[Opening Recorded information section]
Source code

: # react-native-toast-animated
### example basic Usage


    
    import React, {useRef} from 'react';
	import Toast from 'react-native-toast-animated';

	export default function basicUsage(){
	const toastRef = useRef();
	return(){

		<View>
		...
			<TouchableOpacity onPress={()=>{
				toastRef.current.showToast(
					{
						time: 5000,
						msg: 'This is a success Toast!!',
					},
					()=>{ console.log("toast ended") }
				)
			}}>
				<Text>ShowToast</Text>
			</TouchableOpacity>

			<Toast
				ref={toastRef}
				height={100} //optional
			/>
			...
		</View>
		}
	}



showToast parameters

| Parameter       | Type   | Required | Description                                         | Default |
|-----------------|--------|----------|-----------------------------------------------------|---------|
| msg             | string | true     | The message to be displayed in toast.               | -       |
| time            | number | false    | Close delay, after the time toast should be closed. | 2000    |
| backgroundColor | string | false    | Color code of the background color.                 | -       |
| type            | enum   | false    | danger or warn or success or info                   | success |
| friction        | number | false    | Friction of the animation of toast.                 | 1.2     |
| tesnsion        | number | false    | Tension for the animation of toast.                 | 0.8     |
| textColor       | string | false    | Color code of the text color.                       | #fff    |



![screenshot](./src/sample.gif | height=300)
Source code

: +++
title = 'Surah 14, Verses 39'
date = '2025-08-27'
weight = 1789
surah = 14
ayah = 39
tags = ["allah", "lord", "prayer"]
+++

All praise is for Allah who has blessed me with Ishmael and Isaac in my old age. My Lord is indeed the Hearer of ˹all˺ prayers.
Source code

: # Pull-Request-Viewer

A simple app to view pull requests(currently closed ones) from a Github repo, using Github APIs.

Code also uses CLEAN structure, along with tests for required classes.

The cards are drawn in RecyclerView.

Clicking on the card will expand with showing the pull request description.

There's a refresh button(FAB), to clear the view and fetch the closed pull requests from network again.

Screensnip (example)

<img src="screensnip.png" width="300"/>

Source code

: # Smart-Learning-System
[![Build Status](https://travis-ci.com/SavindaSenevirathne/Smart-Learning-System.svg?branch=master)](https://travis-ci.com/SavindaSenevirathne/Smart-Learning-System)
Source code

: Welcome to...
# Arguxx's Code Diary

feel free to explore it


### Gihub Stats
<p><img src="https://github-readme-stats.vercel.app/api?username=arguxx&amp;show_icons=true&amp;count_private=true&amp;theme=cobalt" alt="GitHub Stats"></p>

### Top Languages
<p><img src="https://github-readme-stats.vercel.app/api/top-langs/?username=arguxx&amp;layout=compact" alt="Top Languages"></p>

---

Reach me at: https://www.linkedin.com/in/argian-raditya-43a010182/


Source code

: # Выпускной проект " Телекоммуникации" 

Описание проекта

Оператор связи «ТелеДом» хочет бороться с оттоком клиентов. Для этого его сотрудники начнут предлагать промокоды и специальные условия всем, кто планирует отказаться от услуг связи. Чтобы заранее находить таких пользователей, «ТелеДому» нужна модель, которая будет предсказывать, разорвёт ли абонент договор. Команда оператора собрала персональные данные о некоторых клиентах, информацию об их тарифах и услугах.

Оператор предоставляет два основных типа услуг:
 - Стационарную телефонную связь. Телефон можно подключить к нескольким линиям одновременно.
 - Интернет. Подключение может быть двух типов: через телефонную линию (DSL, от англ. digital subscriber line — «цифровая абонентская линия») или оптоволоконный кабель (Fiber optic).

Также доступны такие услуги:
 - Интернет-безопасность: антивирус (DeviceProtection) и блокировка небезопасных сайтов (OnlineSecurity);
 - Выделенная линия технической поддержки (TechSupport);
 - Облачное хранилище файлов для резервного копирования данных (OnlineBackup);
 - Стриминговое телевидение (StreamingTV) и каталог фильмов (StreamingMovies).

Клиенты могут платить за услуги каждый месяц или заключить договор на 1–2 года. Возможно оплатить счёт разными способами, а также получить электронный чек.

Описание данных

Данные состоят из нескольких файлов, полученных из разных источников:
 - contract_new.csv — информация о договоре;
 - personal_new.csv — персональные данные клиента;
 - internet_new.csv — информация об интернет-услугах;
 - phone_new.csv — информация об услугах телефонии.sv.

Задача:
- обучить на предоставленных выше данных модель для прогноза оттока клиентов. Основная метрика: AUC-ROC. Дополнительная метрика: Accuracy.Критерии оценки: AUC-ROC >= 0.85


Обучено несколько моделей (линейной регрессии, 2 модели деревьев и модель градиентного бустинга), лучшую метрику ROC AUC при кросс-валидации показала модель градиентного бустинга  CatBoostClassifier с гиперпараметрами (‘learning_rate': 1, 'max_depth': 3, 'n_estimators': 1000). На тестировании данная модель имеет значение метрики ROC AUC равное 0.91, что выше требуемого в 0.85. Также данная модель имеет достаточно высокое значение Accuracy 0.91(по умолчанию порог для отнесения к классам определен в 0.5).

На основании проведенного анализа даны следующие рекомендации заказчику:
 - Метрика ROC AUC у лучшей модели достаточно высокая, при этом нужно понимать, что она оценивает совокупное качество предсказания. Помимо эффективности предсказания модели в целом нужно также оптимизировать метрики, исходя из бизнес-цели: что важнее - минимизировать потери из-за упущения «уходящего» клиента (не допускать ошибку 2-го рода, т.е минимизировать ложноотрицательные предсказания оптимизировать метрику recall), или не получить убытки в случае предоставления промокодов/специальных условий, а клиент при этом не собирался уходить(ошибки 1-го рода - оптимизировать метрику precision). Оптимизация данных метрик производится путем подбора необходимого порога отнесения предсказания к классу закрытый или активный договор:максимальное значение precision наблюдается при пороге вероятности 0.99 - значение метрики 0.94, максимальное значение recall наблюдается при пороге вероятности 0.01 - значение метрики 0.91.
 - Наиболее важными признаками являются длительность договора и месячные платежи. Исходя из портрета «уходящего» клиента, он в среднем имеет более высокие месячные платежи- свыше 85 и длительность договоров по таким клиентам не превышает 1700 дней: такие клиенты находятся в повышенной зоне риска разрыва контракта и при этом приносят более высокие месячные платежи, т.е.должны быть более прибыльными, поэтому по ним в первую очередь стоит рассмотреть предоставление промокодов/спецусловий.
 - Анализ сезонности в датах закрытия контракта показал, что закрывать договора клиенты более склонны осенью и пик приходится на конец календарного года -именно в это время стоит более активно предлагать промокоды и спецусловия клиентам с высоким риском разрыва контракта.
[Closing Recorded information section]
Goal of the exercise: Show every line of the items that contains the word "такие".

Solution for this exercise:
Также доступны такие услуги:
 - Наиболее важными признаками являются длительность договора и месячные платежи. Исходя из портрета «уходящего» клиента, он в среднем имеет более высокие месячные платежи- свыше 85 и длительность договоров по таким клиентам не превышает 1700 дней: такие клиенты находятся в повышенной зоне риска разрыва контракта и при этом приносят более высокие месячные платежи, т.е.должны быть более прибыльными, поэтому по ним в первую очередь стоит рассмотреть предоставление промокодов/спецусловий.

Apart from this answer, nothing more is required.